0

I have a pandas dataframe (created by appending several CSV files) with more than 5 million records. I need to use the data for a machine learning model.

I would like to convert it to JSON format so that the data loads faster every time I open my ML code. The code below runs fine without any error.

However, it takes a long time to execute. It is taking the same time as it would to read a huge CSV file. I believe one can read a JSON file with millions of records in a few seconds/minutes. Could anyone suggest how that could be done?

# creating Json file
result = dfcustdata.to_json('custdata.json', indent= 1, orient= 'records') 

#reading into dataframe
dffinalcustdata = pd.read_json('custdata.json')

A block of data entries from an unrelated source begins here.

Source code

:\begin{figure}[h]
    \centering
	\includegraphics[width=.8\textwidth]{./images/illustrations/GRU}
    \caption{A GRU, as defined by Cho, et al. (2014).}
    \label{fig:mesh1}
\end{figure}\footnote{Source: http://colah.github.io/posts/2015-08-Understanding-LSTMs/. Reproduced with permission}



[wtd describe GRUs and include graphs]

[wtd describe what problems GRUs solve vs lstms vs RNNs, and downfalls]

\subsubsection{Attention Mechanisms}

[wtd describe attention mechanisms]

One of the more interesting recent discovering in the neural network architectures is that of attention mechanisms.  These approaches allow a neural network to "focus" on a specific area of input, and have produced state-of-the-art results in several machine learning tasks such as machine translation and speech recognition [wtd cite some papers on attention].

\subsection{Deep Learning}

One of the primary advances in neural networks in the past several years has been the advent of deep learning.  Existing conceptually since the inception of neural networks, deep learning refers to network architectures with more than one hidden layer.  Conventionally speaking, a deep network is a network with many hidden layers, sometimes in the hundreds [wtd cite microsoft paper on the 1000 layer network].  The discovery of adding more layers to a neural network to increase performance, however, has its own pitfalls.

Imp Update - I figured out a way to import huge CSVs very fast without converting to JSON. Here is the code (you can tinker with the chunksize). The code imports in chunks and then appends them all in the final dataframe df:

tp = pd.read_csv('custdata.csv', iterator=True, chunksize=2000)
df = pd.concat(tp, ignore_index=True)
seraphis
  • 11
  • 3
  • Are you able to read the file `custdata.json` in the same script as the one where you write to it? That should save a ton of IO waiting. You can just reuse `result` in that case – InsertCheesyLine Jun 02 '22 at 07:23
  • 1
    Why do you think `JSON` would be faster than CSV? It's a more complex format and less information dense so it should take longer. The Pickle or some other binary format might be faster. – mousetail Jun 02 '22 at 07:31
  • Especially since you have the `indent=1` option that significantly increases the file size even more – mousetail Jun 02 '22 at 07:34
  • if you _don't really need to_ read the whole dataframe, consider [reading a small batch](https://stackoverflow.com/questions/25962114/how-do-i-read-a-large-csv-file-with-pandas) of it. read more about [batch training](https://machinelearningmastery.com/difference-between-a-batch-and-an-epoch/) – AcaNg Jun 02 '22 at 08:04
  • Please see my update. I figured out a way to import huge CSV (mine has more than 5 million rows) without having to convert to JSON. I have added the code in my update. – seraphis Jun 02 '22 at 10:30
  • try to use read_csv(engine="pyarrow"), it will make better performance. – Hardik Gajjar Nov 15 '22 at 13:41

0 Answers0